As ESG reporting becomes a foundational requirement of business operations, it is also vital to consider the governance and controls needed. This could include building additional processes and technology-based controls directly into the ESG reporting process to further substantiate accuracy in data collection, report build-out or review.
Given the numerous sources of information, organizations have to implement quality control measures to identify and rectify inconsistencies, outliers and errors in the data. In traditional data infrastructure systems, cleaning data can be a tedious process. However, there are tools that automate the data validation process.

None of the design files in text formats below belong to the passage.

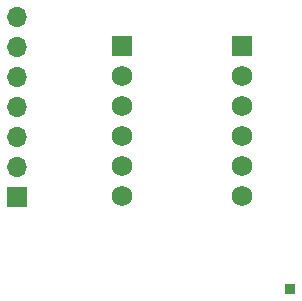
<source format=gbs>
G04 #@! TF.GenerationSoftware,KiCad,Pcbnew,7.0.2*
G04 #@! TF.CreationDate,2024-09-29T20:12:52-04:00*
G04 #@! TF.ProjectId,GPIO_circuit,4750494f-5f63-4697-9263-7569742e6b69,rev?*
G04 #@! TF.SameCoordinates,Original*
G04 #@! TF.FileFunction,Soldermask,Bot*
G04 #@! TF.FilePolarity,Negative*
%FSLAX46Y46*%
G04 Gerber Fmt 4.6, Leading zero omitted, Abs format (unit mm)*
G04 Created by KiCad (PCBNEW 7.0.2) date 2024-09-29 20:12:52*
%MOMM*%
%LPD*%
G01*
G04 APERTURE LIST*
G04 Aperture macros list*
%AMRoundRect*
0 Rectangle with rounded corners*
0 $1 Rounding radius*
0 $2 $3 $4 $5 $6 $7 $8 $9 X,Y pos of 4 corners*
0 Add a 4 corners polygon primitive as box body*
4,1,4,$2,$3,$4,$5,$6,$7,$8,$9,$2,$3,0*
0 Add four circle primitives for the rounded corners*
1,1,$1+$1,$2,$3*
1,1,$1+$1,$4,$5*
1,1,$1+$1,$6,$7*
1,1,$1+$1,$8,$9*
0 Add four rect primitives between the rounded corners*
20,1,$1+$1,$2,$3,$4,$5,0*
20,1,$1+$1,$4,$5,$6,$7,0*
20,1,$1+$1,$6,$7,$8,$9,0*
20,1,$1+$1,$8,$9,$2,$3,0*%
G04 Aperture macros list end*
%ADD10R,0.850000X0.850000*%
%ADD11R,1.700000X1.700000*%
%ADD12O,1.700000X1.700000*%
%ADD13C,1.728000*%
%ADD14RoundRect,0.102000X-0.762000X-0.762000X0.762000X-0.762000X0.762000X0.762000X-0.762000X0.762000X0*%
G04 APERTURE END LIST*
D10*
X156464000Y-85852000D03*
D11*
X133407000Y-78105000D03*
D12*
X133407000Y-75565000D03*
X133407000Y-73025000D03*
X133407000Y-70485000D03*
X133407000Y-67945000D03*
X133407000Y-65405000D03*
X133407000Y-62865000D03*
D13*
X152400000Y-72898000D03*
X142240000Y-72898000D03*
X152400000Y-70358000D03*
D14*
X152400000Y-65278000D03*
D13*
X152400000Y-67818000D03*
X152400000Y-75438000D03*
X152400000Y-77978000D03*
X142240000Y-70358000D03*
D14*
X142240000Y-65278000D03*
D13*
X142240000Y-67818000D03*
X142240000Y-75438000D03*
X142240000Y-77978000D03*
M02*

</source>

Sustainability data needs to be treated and governed with a similar level of rigor as other strategic data, like financials, sales and customer data. The challenges of ESG reporting are only going to grow to meet the demanding requirements of new regulations in Europe and in the U.S. The stakes are high for companies, as noncompliance with sustainability regulations can become a board liability and present reputational risk. The goal is to get started now and build an appropriate ESG reporting and disclosure foundation for your organization.